I'm honestly not sure what you're trying to say here. If by "it must have access to information for reference" you mean it has access while it is running, it doesn't. Like I said that information is only available during training. Either you're trying to make a point I'm just not getting or you are misunderstanding how neural networks function.

[–] NaibofTabr@infosec.pub 1 points 2 years ago (1 children)

Like I said that information is only available during training.

This is not correct. I understand how neural networks function, I also understand that the neural network is not a complete system in itself. In order to be useful, the model is connected to other things, including a source of reference information. For instance, earlier this year ChatGPT was connected to the internet so that it could respond to queries with more up-to-date information. At that point, the neural network was frozen.

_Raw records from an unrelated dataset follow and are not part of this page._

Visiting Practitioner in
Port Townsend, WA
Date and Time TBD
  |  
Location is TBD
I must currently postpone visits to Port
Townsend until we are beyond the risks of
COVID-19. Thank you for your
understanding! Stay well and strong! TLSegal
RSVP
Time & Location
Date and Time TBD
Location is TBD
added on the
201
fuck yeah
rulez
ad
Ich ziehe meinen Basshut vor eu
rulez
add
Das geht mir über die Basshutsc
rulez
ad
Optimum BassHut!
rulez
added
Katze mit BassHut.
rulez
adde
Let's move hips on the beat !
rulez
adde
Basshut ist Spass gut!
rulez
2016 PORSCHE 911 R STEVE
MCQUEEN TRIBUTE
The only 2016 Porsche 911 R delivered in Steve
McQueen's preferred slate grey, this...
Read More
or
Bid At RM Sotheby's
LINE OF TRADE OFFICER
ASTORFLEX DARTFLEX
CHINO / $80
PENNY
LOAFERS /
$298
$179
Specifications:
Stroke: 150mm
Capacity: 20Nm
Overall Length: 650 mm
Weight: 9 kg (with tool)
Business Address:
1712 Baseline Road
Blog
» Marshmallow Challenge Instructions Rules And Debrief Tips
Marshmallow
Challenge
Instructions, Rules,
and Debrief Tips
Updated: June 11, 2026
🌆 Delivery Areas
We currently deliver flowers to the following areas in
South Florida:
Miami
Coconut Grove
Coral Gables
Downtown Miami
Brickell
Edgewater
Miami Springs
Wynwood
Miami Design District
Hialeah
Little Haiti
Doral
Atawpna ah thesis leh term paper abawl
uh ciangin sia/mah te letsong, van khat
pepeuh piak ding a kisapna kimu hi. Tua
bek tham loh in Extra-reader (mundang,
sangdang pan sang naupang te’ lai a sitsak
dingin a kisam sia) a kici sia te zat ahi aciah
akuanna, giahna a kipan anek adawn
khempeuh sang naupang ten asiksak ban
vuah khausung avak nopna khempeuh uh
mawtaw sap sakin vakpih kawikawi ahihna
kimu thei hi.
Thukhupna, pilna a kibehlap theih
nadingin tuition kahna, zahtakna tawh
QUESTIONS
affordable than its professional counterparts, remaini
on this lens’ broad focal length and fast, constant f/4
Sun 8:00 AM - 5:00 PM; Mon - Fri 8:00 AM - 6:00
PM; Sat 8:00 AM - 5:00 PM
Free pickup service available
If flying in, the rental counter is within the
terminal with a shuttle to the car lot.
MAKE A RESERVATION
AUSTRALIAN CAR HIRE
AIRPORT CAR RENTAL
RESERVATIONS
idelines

It was not being actively trained on the internet, it was just connected to it for the sake of completing search queries.

[–] brianorca@lemmy.world 2 points 2 years ago* (last edited 2 years ago)

That is an optional feature, not required to make use of an LLM. And not even a feature of most LLMs. ChatGPT was usable before they added that, but it can help when you need recent data. And they do continue to train It, with the current cutoff being April of this year, at least for some models. (But training is expensive, so we can expect it to be in conjunction with other design changes that require additional training.)